UK’s Ministry Of Defence Academy Hit By State-sponsored Hackers

UK’s Ministry Of Defence Academy Hit By State-sponsored Hackers

Possibly Russian or Chinese state-sponsored hackers have conducted an attack on a US state institution. The UK Ministry of Defence told its staff a foreign power was behind the attack.

Unknown adversaries conducted a major cyberattack on the Defence Academy of the United Kingdom, according to the British tabloid newspaper The Sun.

Headquartered at what used to be the Royal Military College of Science site at Shrivenham in southwestern Oxfordshire, the Academy provides postgraduate education and the majority of command, staff, leadership, defense management, acquisition, and technology training for personnel in the British Armed Forces, Civil Service, other government departments and service personnel from other ally countries. 

The Defence Academy delivers education and training at Shrivenham campus and in a number of other campuses. 

The Sun reported the attack on Monday:

“THE MoD’s defence academy has been hit by a major cyber attack.”

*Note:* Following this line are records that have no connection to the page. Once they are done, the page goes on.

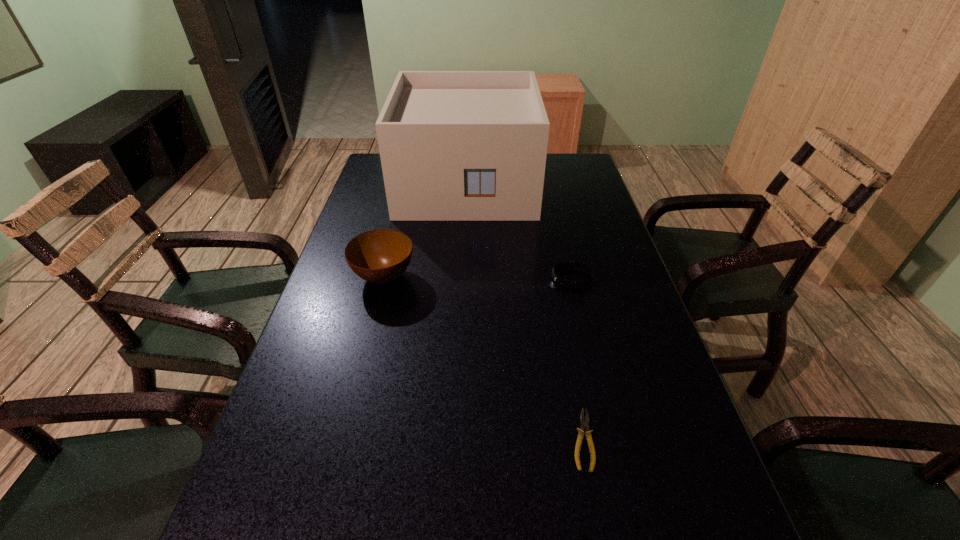
Where is `box`? box is located at coordinates (454, 145).

Image resolution: width=960 pixels, height=540 pixels. Find the location of `the farthest object`. the farthest object is located at coordinates (454, 145).

Find the location of a particular element. The image size is (960, 540). bowl is located at coordinates (380, 256).

Identify the location of wristband. (562, 282).

Locate an element on the screen. the shortest object is located at coordinates (584, 421).

Identify the location of pliers. This screenshot has height=540, width=960. coord(584,421).

Identify the location of free region located 0.320m on the side of the farthest object with the window. This screenshot has height=540, width=960. (462, 294).

Where is `vacant area situated on the right of the bowl`? This screenshot has width=960, height=540. vacant area situated on the right of the bowl is located at coordinates 498,276.

At what (x,y) coordinates should I click in order to perform the action: click on vacant space located 0.350m on the display of the third tallest object. Please return your answer as a coordinate pair (x, y). This screenshot has width=960, height=540. Looking at the image, I should click on (414, 278).

Image resolution: width=960 pixels, height=540 pixels. Identify the location of free space located on the display of the third tallest object. (441, 278).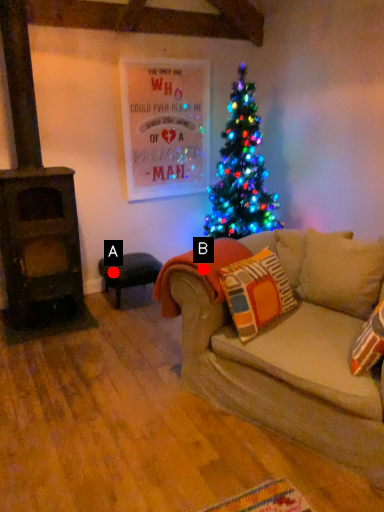
Question: Two points are circled on the image, labeled by A and B beside each circle. Which of the following is the farthest from the observer?

Choices:
 (A) A is further
 (B) B is further

Answer: (A)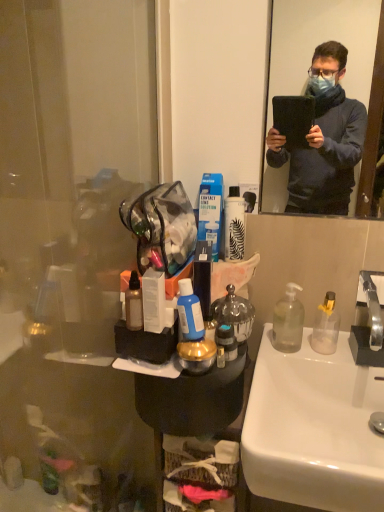
Question: Does metallic silver spray can at center, the 3th toiletries from the right, have a lesser height compared to transparent plastic glass door at left?

Choices:
 (A) yes
 (B) no

Answer: (A)

Question: Can you confirm if metallic silver spray can at center, the 3th toiletries from the right, is bigger than transparent plastic glass door at left?

Choices:
 (A) no
 (B) yes

Answer: (A)

Question: Can you confirm if metallic silver spray can at center, the 3th toiletries from the right, is thinner than transparent plastic glass door at left?

Choices:
 (A) no
 (B) yes

Answer: (B)

Question: From a real-world perspective, is metallic silver spray can at center, which is the first toiletries from left to right, below transparent plastic glass door at left?

Choices:
 (A) yes
 (B) no

Answer: (B)

Question: Considering the relative positions of metallic silver spray can at center, which is the first toiletries from left to right, and transparent plastic glass door at left in the image provided, is metallic silver spray can at center, which is the first toiletries from left to right, to the right of transparent plastic glass door at left from the viewer's perspective?

Choices:
 (A) yes
 (B) no

Answer: (A)

Question: Is the position of metallic silver spray can at center, which is the first toiletries from left to right, more distant than that of transparent plastic glass door at left?

Choices:
 (A) yes
 (B) no

Answer: (A)

Question: Can we say transparent plastic glass door at left lies outside translucent plastic bottle at center, the 3th toiletries from the left?

Choices:
 (A) yes
 (B) no

Answer: (A)

Question: Considering the relative sizes of transparent plastic glass door at left and translucent plastic bottle at center, which is the first toiletries from right to left, in the image provided, is transparent plastic glass door at left smaller than translucent plastic bottle at center, which is the first toiletries from right to left,?

Choices:
 (A) no
 (B) yes

Answer: (A)

Question: Is transparent plastic glass door at left next to translucent plastic bottle at center, which is the first toiletries from right to left, and touching it?

Choices:
 (A) yes
 (B) no

Answer: (B)

Question: From a real-world perspective, is transparent plastic glass door at left on translucent plastic bottle at center, the 3th toiletries from the left?

Choices:
 (A) yes
 (B) no

Answer: (B)

Question: Could translucent plastic bottle at center, the 3th toiletries from the left, be considered to be inside transparent plastic glass door at left?

Choices:
 (A) no
 (B) yes

Answer: (A)

Question: From the image's perspective, would you say transparent plastic glass door at left is positioned over translucent plastic bottle at center, the 3th toiletries from the left?

Choices:
 (A) no
 (B) yes

Answer: (A)

Question: Is silver metallic faucet at right wider than translucent plastic bottle at center, which is the first toiletries from right to left?

Choices:
 (A) yes
 (B) no

Answer: (A)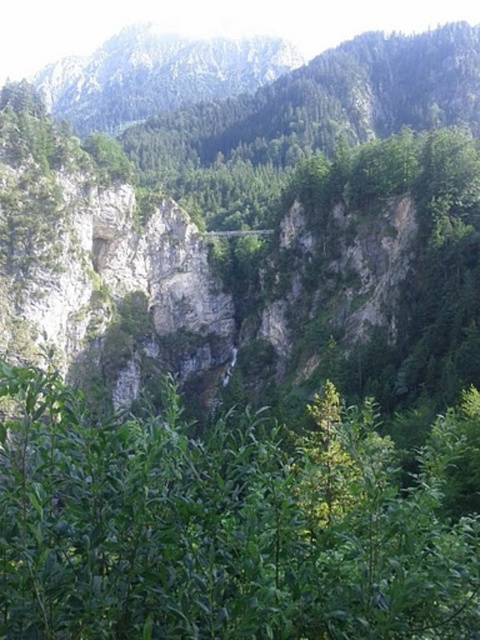
Question: Does green leafy tree at center appear on the left side of rocky mountain at upper center?

Choices:
 (A) yes
 (B) no

Answer: (B)

Question: Which of the following is the closest to the observer?

Choices:
 (A) green leafy tree at center
 (B) rocky mountain at upper center

Answer: (A)

Question: Is green leafy tree at center in front of rocky mountain at upper center?

Choices:
 (A) no
 (B) yes

Answer: (B)

Question: Which of the following is the closest to the observer?

Choices:
 (A) (340, 429)
 (B) (135, 122)

Answer: (A)

Question: Is green leafy tree at center to the right of rocky mountain at upper center from the viewer's perspective?

Choices:
 (A) no
 (B) yes

Answer: (B)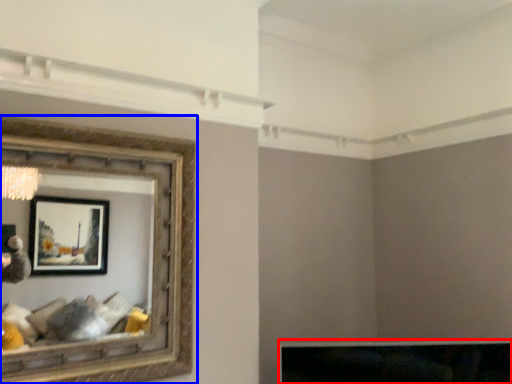
Question: Which point is further to the camera, furniture (highlighted by a red box) or picture frame (highlighted by a blue box)?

Based on the details from a person familiar with the attack, The Sun said the attack can be attributed to a major state adversary: “They said it’s the work of a foreign power.”

The academy staff was told the hack was done by a foreign power, which means Russia and China are among the suspects. 

The cyberattack took offline the Academy’s website and knocked out its IT network. The academy management said it would take time to completely restore the impacted computers and servers on the network, which is run by a third-party contractor. But the IT system of the Ministry haven’t been impacted:

“These are run by a contractor and there is no impact on the Ministry of Defence IT network itself. Teaching continues,” the Ministry of Defence stated.

At the time of writing, the Academy’s website is still unreachable.

“Everyone was told to use their personal laptops and computers because the work ones have been compromised,” a source told The Sun. “It is going to take at least five weeks to fix.”